- **EXERCISE AIM**
Please take the lines from the one holding "index pip: (176, 67)" through the one holding "pinky mcp: (928, 402)" in the data below and copy them exactly.

RECORDS SHOWN Block Start

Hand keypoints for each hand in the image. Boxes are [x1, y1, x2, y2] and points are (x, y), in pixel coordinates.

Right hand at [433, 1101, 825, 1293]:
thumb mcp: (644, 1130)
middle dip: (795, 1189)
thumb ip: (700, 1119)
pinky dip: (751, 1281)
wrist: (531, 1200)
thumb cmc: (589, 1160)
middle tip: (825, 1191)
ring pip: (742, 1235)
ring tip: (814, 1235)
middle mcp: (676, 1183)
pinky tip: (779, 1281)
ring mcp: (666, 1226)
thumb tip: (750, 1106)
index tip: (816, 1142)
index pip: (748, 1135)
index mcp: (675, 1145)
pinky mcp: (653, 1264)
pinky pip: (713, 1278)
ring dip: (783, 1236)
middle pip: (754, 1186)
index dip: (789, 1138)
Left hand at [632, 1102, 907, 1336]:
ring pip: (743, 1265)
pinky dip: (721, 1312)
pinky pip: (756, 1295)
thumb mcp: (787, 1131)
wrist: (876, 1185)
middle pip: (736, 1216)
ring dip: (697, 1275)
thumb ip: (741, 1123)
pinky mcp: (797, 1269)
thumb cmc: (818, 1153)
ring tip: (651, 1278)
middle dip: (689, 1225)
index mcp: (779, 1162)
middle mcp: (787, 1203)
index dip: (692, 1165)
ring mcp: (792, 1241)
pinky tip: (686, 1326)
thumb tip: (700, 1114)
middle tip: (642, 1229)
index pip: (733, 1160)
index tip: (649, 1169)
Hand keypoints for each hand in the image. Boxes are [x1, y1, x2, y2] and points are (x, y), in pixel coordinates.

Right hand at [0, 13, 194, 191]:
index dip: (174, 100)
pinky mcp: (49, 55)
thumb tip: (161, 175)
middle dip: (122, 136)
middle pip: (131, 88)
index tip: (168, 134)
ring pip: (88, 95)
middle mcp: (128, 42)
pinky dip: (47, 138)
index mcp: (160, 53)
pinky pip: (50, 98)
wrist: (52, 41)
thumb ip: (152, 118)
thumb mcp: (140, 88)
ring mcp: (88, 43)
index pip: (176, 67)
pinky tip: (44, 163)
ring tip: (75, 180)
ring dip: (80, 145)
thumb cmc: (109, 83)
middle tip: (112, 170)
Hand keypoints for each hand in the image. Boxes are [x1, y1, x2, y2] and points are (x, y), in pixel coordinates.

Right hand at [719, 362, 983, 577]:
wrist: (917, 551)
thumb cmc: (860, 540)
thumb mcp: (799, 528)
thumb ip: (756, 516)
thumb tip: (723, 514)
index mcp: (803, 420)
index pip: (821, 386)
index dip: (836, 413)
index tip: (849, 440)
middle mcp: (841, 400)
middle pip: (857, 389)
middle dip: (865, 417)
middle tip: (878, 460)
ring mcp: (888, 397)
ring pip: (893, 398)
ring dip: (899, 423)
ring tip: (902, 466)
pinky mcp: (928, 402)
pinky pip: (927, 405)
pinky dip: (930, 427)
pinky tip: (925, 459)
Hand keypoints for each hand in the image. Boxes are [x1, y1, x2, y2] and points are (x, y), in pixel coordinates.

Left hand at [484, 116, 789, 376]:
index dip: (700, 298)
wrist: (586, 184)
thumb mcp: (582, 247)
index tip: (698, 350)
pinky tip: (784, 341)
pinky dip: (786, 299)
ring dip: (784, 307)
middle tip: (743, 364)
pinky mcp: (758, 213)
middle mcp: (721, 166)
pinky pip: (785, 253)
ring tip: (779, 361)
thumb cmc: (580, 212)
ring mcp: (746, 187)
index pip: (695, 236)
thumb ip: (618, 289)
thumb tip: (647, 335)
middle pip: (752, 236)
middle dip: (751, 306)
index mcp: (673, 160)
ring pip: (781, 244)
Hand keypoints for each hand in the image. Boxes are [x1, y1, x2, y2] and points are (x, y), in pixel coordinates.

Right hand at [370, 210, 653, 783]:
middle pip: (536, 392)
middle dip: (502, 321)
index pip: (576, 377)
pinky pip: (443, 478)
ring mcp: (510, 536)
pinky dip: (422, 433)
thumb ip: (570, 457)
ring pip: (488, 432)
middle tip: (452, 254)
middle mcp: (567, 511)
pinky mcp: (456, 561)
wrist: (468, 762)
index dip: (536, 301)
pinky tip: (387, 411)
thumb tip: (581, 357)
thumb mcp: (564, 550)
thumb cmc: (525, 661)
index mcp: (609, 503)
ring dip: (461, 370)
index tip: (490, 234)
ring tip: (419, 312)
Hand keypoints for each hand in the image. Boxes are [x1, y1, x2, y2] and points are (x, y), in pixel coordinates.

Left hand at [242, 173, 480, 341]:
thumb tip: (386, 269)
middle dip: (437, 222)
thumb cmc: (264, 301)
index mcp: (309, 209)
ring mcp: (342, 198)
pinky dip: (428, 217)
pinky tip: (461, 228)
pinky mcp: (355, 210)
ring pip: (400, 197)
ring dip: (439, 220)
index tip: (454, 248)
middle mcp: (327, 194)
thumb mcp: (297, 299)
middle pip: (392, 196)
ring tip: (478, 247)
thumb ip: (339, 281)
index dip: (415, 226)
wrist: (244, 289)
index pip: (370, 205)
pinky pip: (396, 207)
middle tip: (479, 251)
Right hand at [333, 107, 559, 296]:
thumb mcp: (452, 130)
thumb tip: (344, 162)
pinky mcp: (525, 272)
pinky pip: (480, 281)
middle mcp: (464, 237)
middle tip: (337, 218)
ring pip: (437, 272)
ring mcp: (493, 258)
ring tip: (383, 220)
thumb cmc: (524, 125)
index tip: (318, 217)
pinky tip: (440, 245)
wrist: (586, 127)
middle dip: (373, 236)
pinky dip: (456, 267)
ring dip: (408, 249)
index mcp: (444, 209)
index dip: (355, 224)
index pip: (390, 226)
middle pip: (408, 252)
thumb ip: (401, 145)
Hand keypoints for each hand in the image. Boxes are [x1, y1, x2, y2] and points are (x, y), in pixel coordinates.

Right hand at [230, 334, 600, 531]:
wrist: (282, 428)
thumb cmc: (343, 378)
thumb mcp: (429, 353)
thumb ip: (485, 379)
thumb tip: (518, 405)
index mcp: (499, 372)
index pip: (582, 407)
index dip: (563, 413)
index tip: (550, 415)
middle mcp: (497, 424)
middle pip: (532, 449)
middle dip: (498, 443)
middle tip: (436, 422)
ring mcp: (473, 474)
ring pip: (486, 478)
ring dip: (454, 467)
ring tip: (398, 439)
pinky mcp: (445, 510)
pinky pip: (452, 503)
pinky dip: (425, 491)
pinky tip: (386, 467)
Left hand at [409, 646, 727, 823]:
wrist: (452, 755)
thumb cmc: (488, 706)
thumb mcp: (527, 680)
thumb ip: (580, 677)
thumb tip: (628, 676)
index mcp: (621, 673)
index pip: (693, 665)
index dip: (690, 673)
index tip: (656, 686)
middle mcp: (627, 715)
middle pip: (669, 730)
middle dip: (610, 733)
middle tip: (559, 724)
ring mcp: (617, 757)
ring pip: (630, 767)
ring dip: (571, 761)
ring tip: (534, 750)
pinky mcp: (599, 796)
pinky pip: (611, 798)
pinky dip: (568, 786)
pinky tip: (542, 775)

RECORDS SHOWN Block End

- **RESULT FOR THIS TASK**
index pip: (176, 67)
pinky tip: (44, 163)
ring tip: (75, 180)
ring dip: (80, 145)
thumb cmc: (109, 83)
middle tip: (112, 170)
Hand keypoints for each hand in the image. Boxes are [x1, y1, x2, y2] and points are (x, y), in pixel coordinates.

Right hand at [719, 362, 983, 577]:
wrist: (917, 551)
thumb cmc: (860, 540)
thumb mcp: (799, 528)
thumb ip: (756, 516)
thumb tip: (723, 514)
index mcp: (803, 420)
index pip: (821, 386)
index dip: (836, 413)
index tip: (849, 440)
middle mcp: (841, 400)
middle pip: (857, 389)
middle dip: (865, 417)
middle tip: (878, 460)
ring mcp: (888, 397)
ring pip: (893, 398)
ring dip: (899, 423)
ring tip: (902, 466)
pinky mcp: (928, 402)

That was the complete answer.